Anyone use one to keep goats back?
How high did you make it?
Any other little quirks you have to add for goats?


----------



## marlowmanor (Aug 16, 2012)

I had to google what this was since I had never heard of it. From the looks of it, it seems it would be pretty sturdy. I would wonder if the goats wouldn't figure out how to climb it easily though. What about getting moisture in the cracks and producing mold or making the wood rot faster. Just throwing it out there as things that may be an issue. I only looked at the images that came up when I googled "wattle fence" I didn't look into how it is constructed and all those details. Maybe someone else has experience with it.


----------



## SarahFair (Aug 16, 2012)

Its how they use to fence them in the old days 


The only problem they have is rot after a few years on the "stakes" from what Ive read..
But the place it will be in doesnt stay moist.


----------



## Teeah3612 (Aug 17, 2012)

I too had to google it. It seems like a lot of work, but it would be a very good looking fence when you were done. It would also be inexpensive if you had your own property to forage the wood. I like it!

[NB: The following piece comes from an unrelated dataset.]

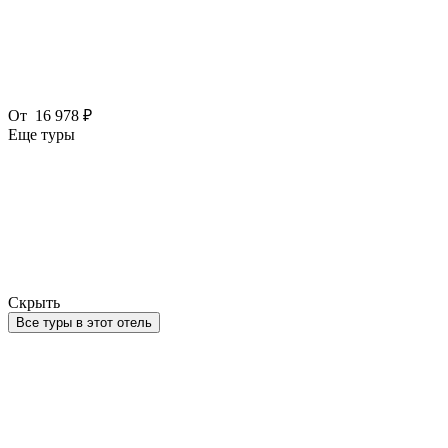
От
16 978 ₽
Еще туры
Скрыть
Все туры в этот отель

I don't see why you couldn't use it for goats or other small mammals. I think the height of the fence would depend on the height of your goats. I like the idea of splitting a log and drilling holes in it for the uprights. That would add some stability and make it harder for the critters to dig under.

Here is a link to the EPA and their description of a wattle fence...

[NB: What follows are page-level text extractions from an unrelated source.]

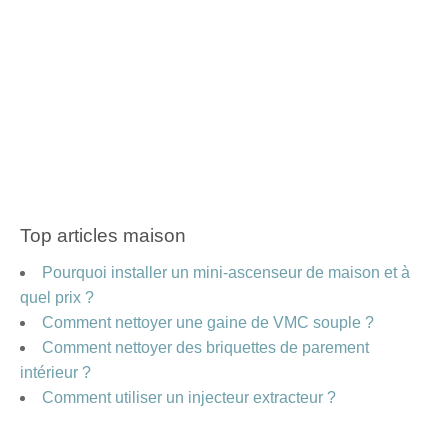
Top articles maison
Pourquoi installer un mini-ascenseur de maison et à
quel prix ?
Comment nettoyer une gaine de VMC souple ?
Comment nettoyer des briquettes de parement
intérieur ?
Comment utiliser un injecteur extracteur ?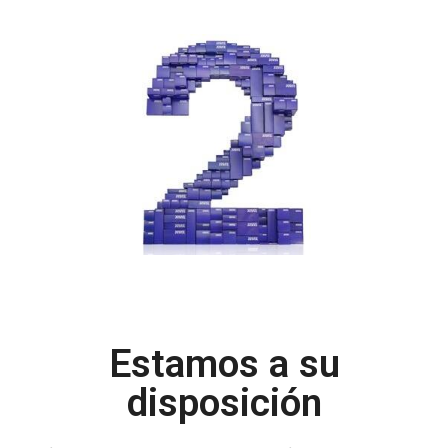
Estamos a su
disposición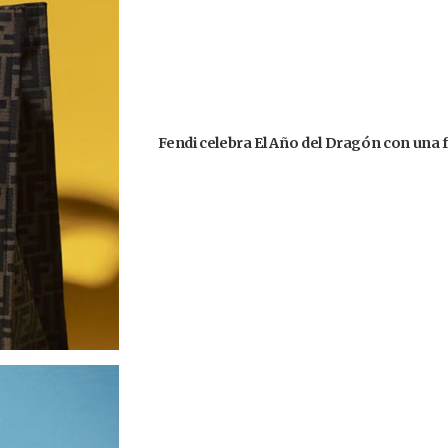
Fendi celebra El Año del Dragón con una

http://www.epa.gov/greenacres/wildones/handbk/wo27fence.html

Mother Earth News also had a good article...

http://www.motherearthnews.com/Organic-Gardening/2007-04-01/Make-Simple-Garden-Fences.aspx


----------



## BarredRockMomma (Aug 17, 2012)

I like the look, but I couldn't use one. My goats would eat through it in no time.


----------



## SarahFair (Aug 17, 2012)

Lucky the SO is a logger so I can just go through property they are about to clear out and gather what I need.. and Im surrounded by 50 acres that has been foreclosed on since weve moved in.
Smooth Sumac has invaded the area and is the PERFECT height and size and is VERY flexible. 
I expect itll take me a couple months start to finish to do the area I need fenced.. I just cant convince the SO to spend the $400+ its going to cost to install with regular fencing 

The largest goat I have is bigger than my German Shepherd Dogs but shes a big wussy and loves staying behind a fence.
All the other ones are the size of a medium dog..


----------